Effort was made to retain the arrangement and the order of the original materials insofar as that was possible, but inevitably for the sake of consistency from one editorial era to another we had to adapt the arrangement to the emphases in each era. Correspondence, alphabetically arranged, always appears as the first category for all eras. This includes the chief editor's MED and professional, scholarly, and academic correspondence (including intra-university correspondence), both to and from him, with notes on the main correspondents, the subjects of the letters, and who else besides the chief editor was involved in answering letters. Each correspondent's letters are arranged chronologically, from earliest to latest.
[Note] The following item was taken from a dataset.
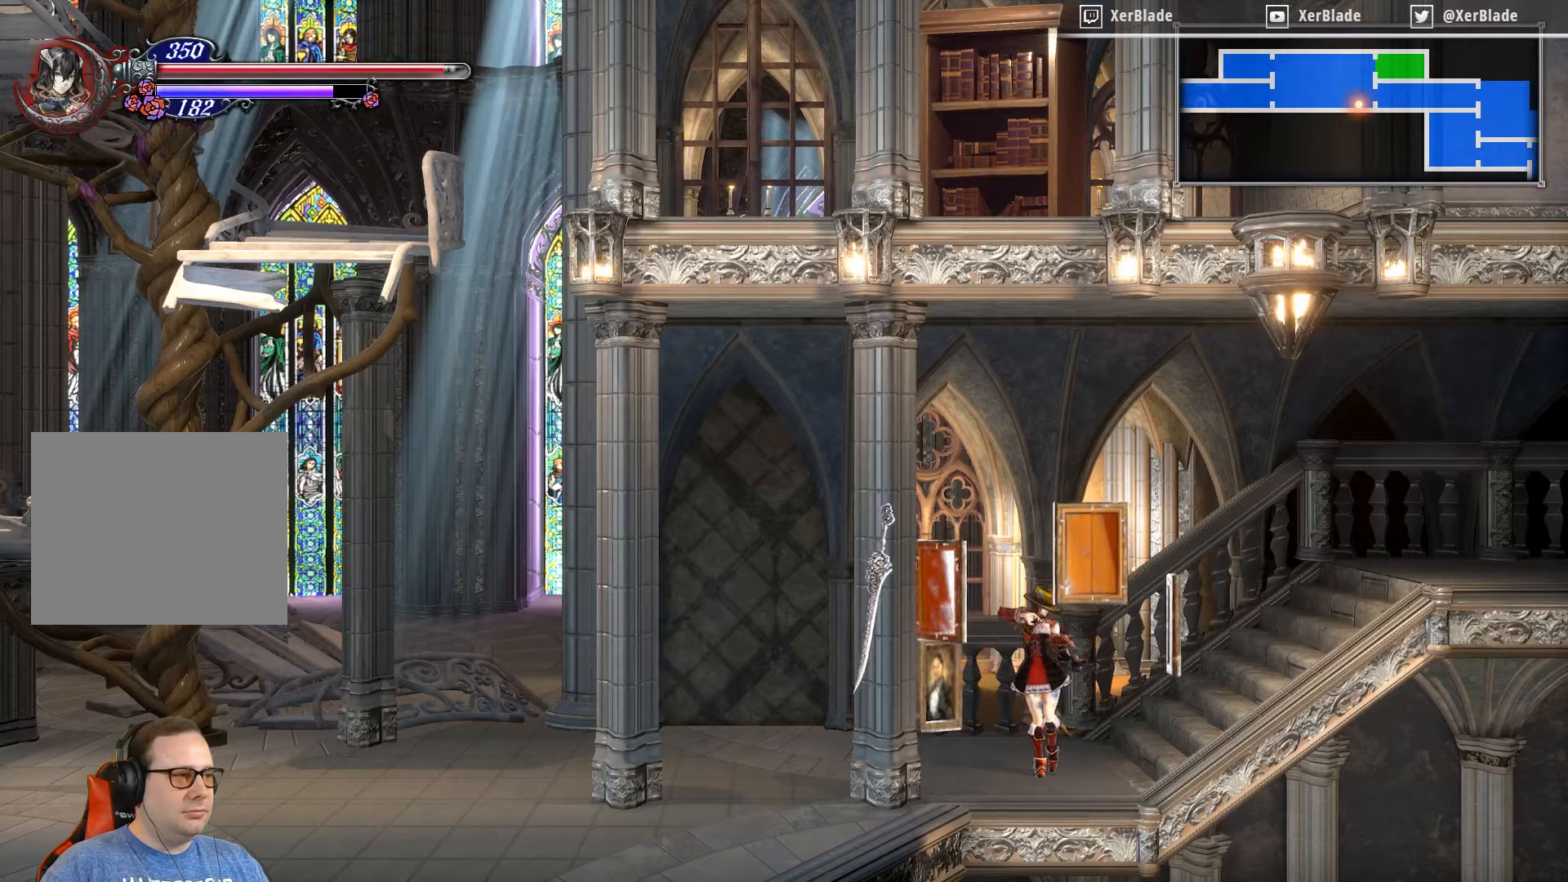
{"buttons": [], "right_stick": "center", "events": []}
The only exception to this arrangement is in the Moore and Knott correspondence, where some letters were pasted together for filing in reverse chronological order, as was the custom in the 1930s and 1940s, and these have been kept as they were originally, with the latest on top.
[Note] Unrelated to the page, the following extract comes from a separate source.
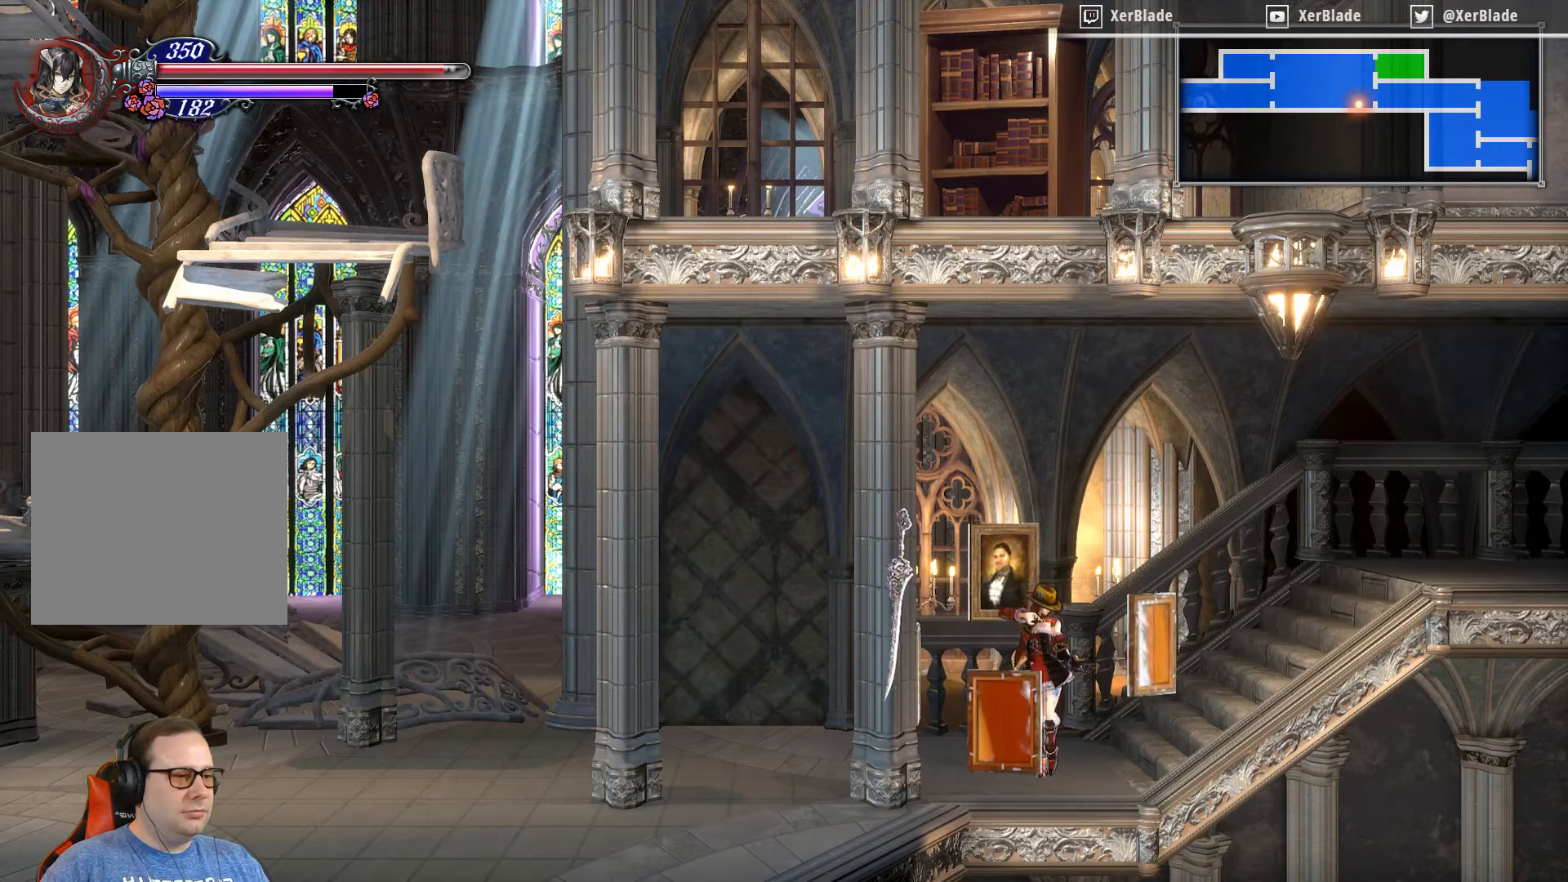
{"buttons": [], "right_stick": "center", "events": []}
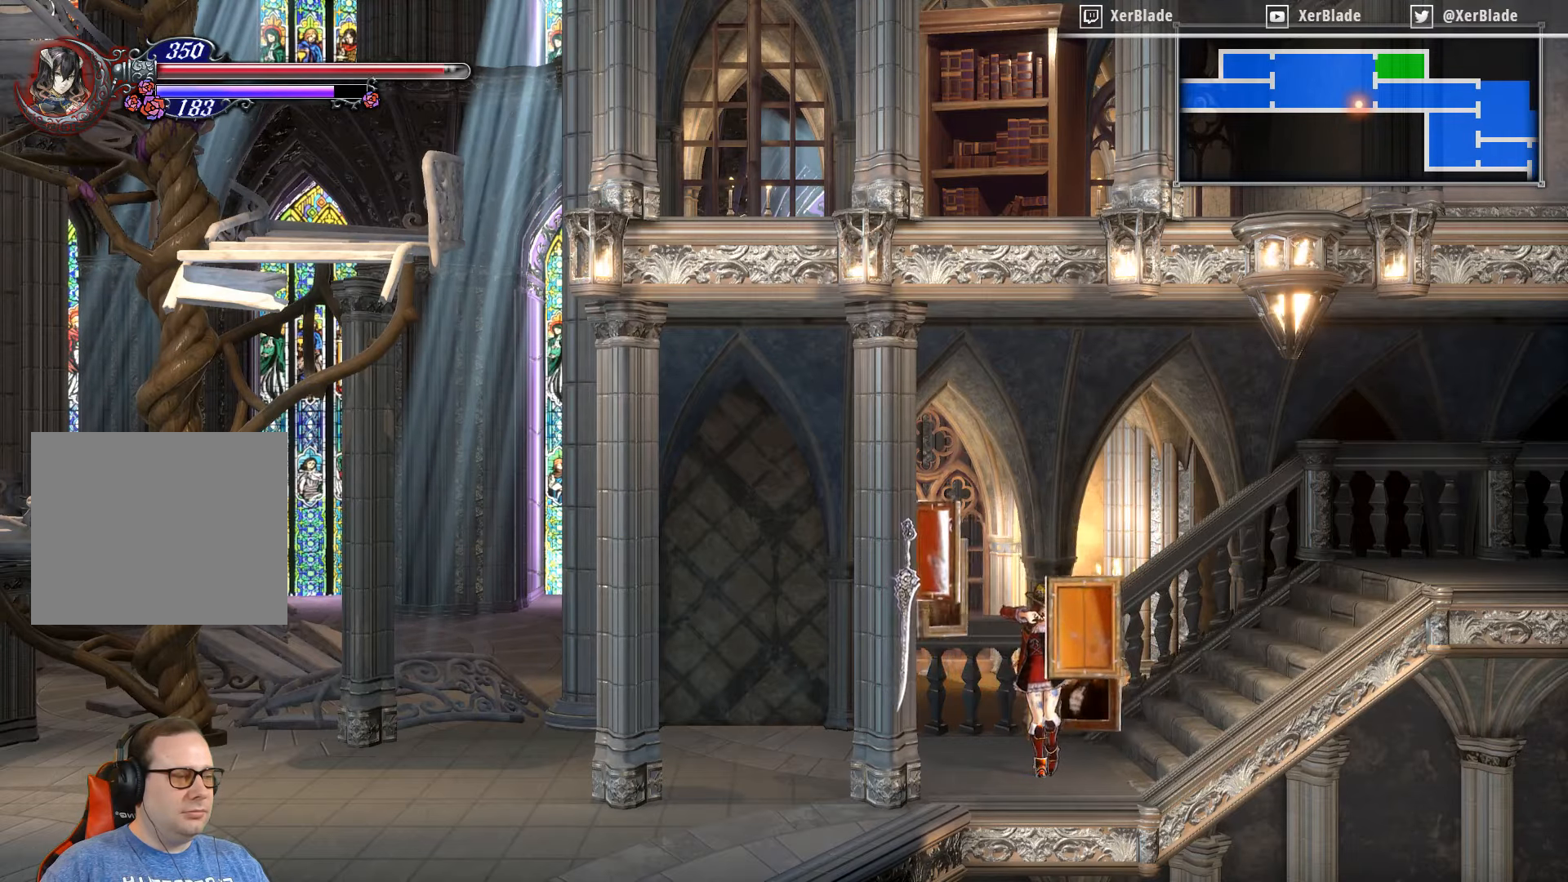
{"buttons": [], "right_stick": "center", "events": []}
The correspondence is always followed by administrative records and historical files, alphabetically arranged, which contain information on budget requests and staff salaries by year, the minutes of the various committees either overseeing or participating in the work of the MED (chiefly the Committee on Dictionaries from 1930 to 1977, the MED Council and various internal committees thereafter), reports (both annual and miscellaneous), external financial support and grant applications, hiring of editors, ordering of books for the MED library, equipment inventories, statements of account, and the like.
Then follow files and records on editorial matters, also alphabetically arranged: these include such topics as bibliography, dialects, editing progress, editors' guides and style books, papers and articles on various subjects pertaining to the MED, and reviews after publishing began.
Following these fixed categories appear, where appropriate according to the principal activities of each era, some separate categories: for example, for the reading program (which was an especially important activity in Moore's era, to a lesser extent in Knott's), for the bibliography (which was in the process of being established in Kurath's era), and for production matters (which were particularly extensive in the changeover from typewriters to computers in Lewis's era).
Finally, for all but one of the editorial eras, there is a category called non- MED materials, which contains files on the EMED (these are particularly extensive during the Moore and Knott eras), correspondence other than that pertaining to the MED if it is extensive, research and editorial matters not directly related to work on the MED, and occasional files on graduate and undergraduate class matters and civic affairs.